• **About this exercise**: Would you print out all of the data exactly and keep the pictures out of it?

Stored data
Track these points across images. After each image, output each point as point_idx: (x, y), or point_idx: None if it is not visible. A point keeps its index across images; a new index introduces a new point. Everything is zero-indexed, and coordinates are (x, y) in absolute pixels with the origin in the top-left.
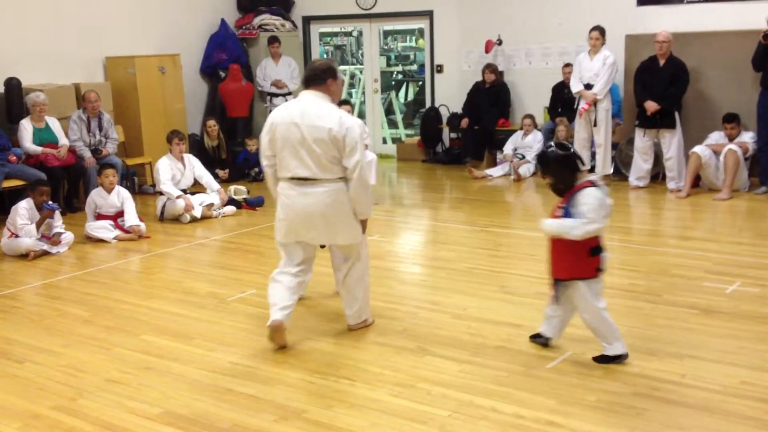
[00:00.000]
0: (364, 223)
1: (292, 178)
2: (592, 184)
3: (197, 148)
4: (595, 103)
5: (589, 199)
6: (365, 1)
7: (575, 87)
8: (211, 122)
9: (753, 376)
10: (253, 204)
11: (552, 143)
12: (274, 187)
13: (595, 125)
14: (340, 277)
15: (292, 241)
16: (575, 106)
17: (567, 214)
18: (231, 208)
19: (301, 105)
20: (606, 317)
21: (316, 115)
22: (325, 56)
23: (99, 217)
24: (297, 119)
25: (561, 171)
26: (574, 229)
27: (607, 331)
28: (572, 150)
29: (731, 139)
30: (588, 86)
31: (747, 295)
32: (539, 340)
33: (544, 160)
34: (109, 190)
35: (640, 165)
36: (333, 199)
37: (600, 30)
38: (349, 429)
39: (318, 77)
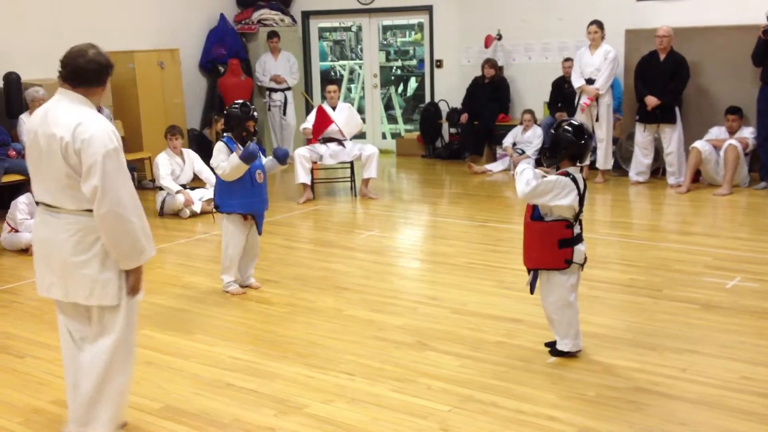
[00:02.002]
0: (134, 281)
1: (38, 203)
2: (567, 174)
3: (197, 142)
4: (597, 98)
5: (550, 177)
6: None
7: (576, 82)
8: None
9: (753, 371)
10: None
11: (574, 121)
12: None
13: (596, 120)
14: (76, 353)
15: (45, 296)
16: (576, 101)
17: (536, 207)
18: None
19: (49, 106)
20: (569, 312)
21: (54, 120)
22: (327, 51)
23: None
24: (38, 126)
25: (556, 146)
26: (518, 174)
27: (567, 326)
28: (583, 141)
29: (731, 131)
30: (589, 81)
31: (747, 290)
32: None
33: (556, 127)
34: None
35: (641, 160)
36: (71, 235)
37: (598, 24)
38: (349, 424)
39: (91, 77)
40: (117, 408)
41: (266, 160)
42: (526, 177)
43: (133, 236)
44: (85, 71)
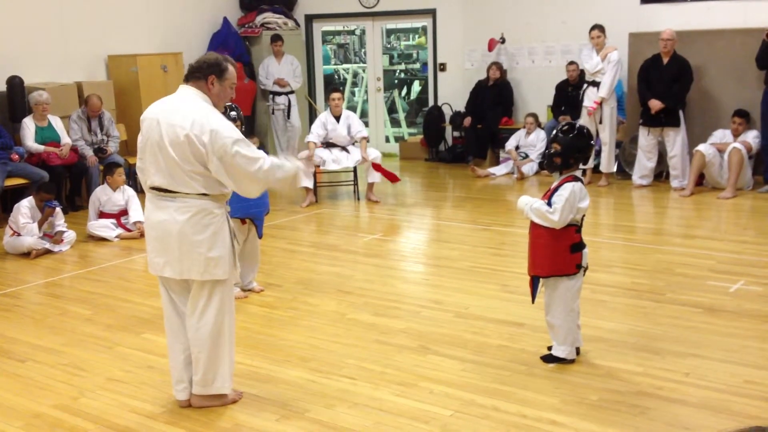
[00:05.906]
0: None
1: (152, 188)
2: (575, 179)
3: None
4: (601, 101)
5: (564, 192)
6: None
7: (590, 61)
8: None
9: (756, 374)
10: None
11: (577, 124)
12: None
13: (600, 123)
14: (189, 330)
15: (158, 275)
16: (580, 98)
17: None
18: None
19: (170, 99)
20: (571, 318)
21: (178, 113)
22: (331, 55)
23: (102, 215)
24: (159, 115)
25: (570, 149)
26: (534, 212)
27: (567, 332)
28: (591, 144)
29: (736, 134)
30: (594, 84)
31: (750, 293)
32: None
33: (569, 129)
34: (115, 188)
35: (644, 163)
36: (189, 216)
37: (600, 28)
38: (351, 428)
39: (198, 71)
40: (232, 365)
41: None
42: (545, 208)
43: (279, 179)
44: (198, 68)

• **Expected answer**:
Track these points across images. After each image, output each point as point_idx: (x, y), or point_idx: None if it is not visible. A point keeps its index across images; a new index introduces a new point. Everything is zero-indexed, and coordinates are (x, y) in absolute pixels with the origin in the top-left.
[00:00.000]
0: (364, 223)
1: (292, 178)
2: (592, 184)
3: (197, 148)
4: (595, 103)
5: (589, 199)
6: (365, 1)
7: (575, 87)
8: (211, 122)
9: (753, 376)
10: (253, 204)
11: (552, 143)
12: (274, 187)
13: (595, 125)
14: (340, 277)
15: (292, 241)
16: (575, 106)
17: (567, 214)
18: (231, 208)
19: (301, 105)
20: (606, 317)
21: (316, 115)
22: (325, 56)
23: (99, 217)
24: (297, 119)
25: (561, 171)
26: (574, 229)
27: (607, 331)
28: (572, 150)
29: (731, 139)
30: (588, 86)
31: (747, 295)
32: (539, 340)
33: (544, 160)
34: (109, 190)
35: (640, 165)
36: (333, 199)
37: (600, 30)
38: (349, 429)
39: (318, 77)
[00:02.002]
0: (134, 281)
1: (38, 203)
2: (567, 174)
3: (197, 142)
4: (597, 98)
5: (550, 177)
6: None
7: (576, 82)
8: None
9: (753, 371)
10: None
11: (574, 121)
12: None
13: (596, 120)
14: (76, 353)
15: (45, 296)
16: (576, 101)
17: (536, 207)
18: None
19: (49, 106)
20: (569, 312)
21: (54, 120)
22: (327, 51)
23: None
24: (38, 126)
25: (556, 146)
26: (518, 174)
27: (567, 326)
28: (583, 141)
29: (731, 131)
30: (589, 81)
31: (747, 290)
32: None
33: (556, 127)
34: None
35: (641, 160)
36: (71, 235)
37: (598, 24)
38: (349, 424)
39: (91, 77)
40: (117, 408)
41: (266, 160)
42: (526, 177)
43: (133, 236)
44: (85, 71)
[00:05.906]
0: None
1: (152, 188)
2: (575, 179)
3: None
4: (601, 101)
5: (564, 192)
6: None
7: (590, 61)
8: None
9: (756, 374)
10: None
11: (577, 124)
12: None
13: (600, 123)
14: (189, 330)
15: (158, 275)
16: (580, 98)
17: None
18: None
19: (170, 99)
20: (571, 318)
21: (178, 113)
22: (331, 55)
23: (102, 215)
24: (159, 115)
25: (570, 149)
26: (534, 212)
27: (567, 332)
28: (591, 144)
29: (736, 134)
30: (594, 84)
31: (750, 293)
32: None
33: (569, 129)
34: (115, 188)
35: (644, 163)
36: (189, 216)
37: (600, 28)
38: (351, 428)
39: (198, 71)
40: (232, 365)
41: None
42: (545, 208)
43: (279, 179)
44: (198, 68)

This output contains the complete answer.